HI you guys. Welcome to the blog where I talk about the present.
So guess what? Yesterday was the 7 year anniversary of our trip across the United States. Myself, my mother, and a bunch of friends hopped in the car and drove from Garrison to LA and back. I photographed out the car window as I see things. It was a great thing to do with my mom and my friends. What a trip. The images came out cool too. It’s funny cause I had a dream about what my daughter once said. I remember we were sitting at our dinner table outside on the porch. My mom, at the time, was sick with cancer. She was inside. My daughter said, “It’s lonely out here without Nanna (my mom).” And it’s true, it’s lonely without my mom. See, I bring this up because she was a force of nature on that trip. She was kind of like the catalyst to the whole thing. She made it happen. My friends were a film crew, documented the whole trip. It was called “Off Set.” (https://vimeo.com/ondemand/offset/166734041)I can’t believe it was 7 years ago yesterday. Time goes by fast doesn’t it.

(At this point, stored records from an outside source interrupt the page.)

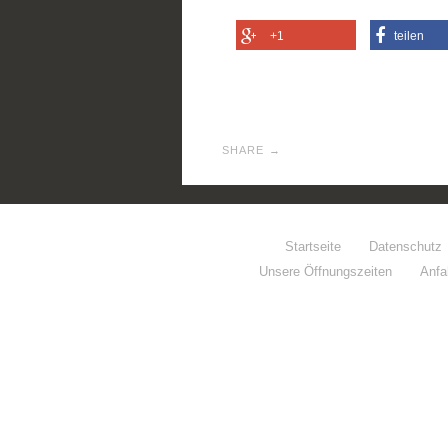
+1
teilen
SHARE →
Startseite
Datenschutz
Unsere Öffnungszeiten
Anfa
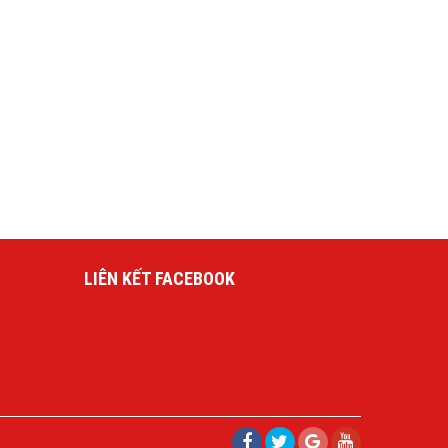
LIÊN KẾT FACEBOOK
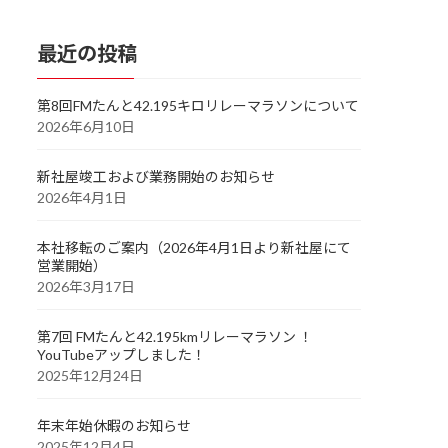
最近の投稿
第8回FMたんと42.195キロリレーマラソンについて
2026年6月10日
新社屋竣工および業務開始のお知らせ
2026年4月1日
本社移転のご案内（2026年4月1日より新社屋にて
営業開始）
2026年3月17日
第7回 FMたんと42.195kmリレーマラソン ！
YouTubeアップしました！
2025年12月24日
年末年始休暇のお知らせ
2025年12月4日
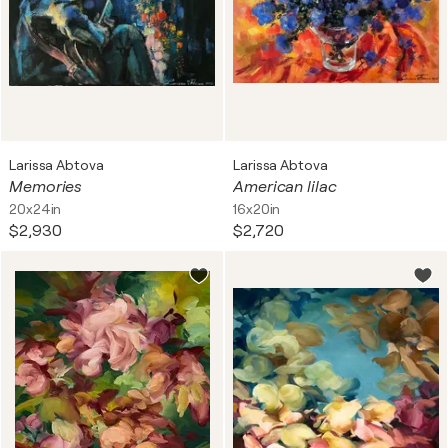
Larissa Abtova
Larissa Abtova
Memories
American lilac
20x24in
16x20in
$2,930
$2,720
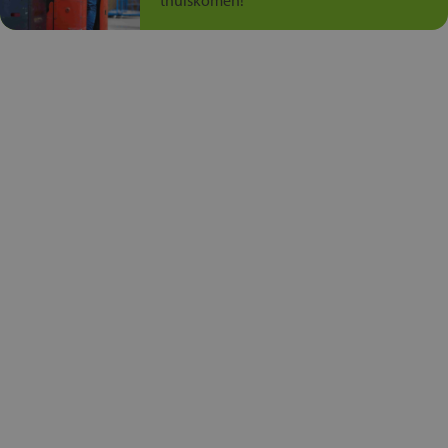
thuiskomen!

On another note, man, I feel like I can just get up and walk. It’s so frustrating. Once again, I’ve reached another level. I call this level “frustrating.” I guess I’ve come to the reality I can’t do anything on my own, and that’s frustrating. I do have 24 hour care, but try that! It’s worse than marriage. I need these people to help me, and yet I like to be left alone. Try hanging out with someone for 10 years. But, they’re very helpful. I mean, if they weren’t around, I’d probably last a day or two. These helpers definitely don’t get enough money to put up with someone like me.
And then, on another note, therapy is going very well. They’ve got me up and walking with a special walker. I’ve mentioned it before, but it’s a lot smoother now. It makes me want to walk more and more, but I get so tired, it’s amazing. I mean, I was used to running a 4 minute mile. Now, I can barely walk ten yards. Crazy.
The only other thing I would mention is, you know it gets to be a drag hanging out by yourself the whole time. I mean, I’ve got my dog, but he’s getting old. It’s kind of depressing, but we forge ahead, right? I will leave it at that. My limo’s coming in ten minutes.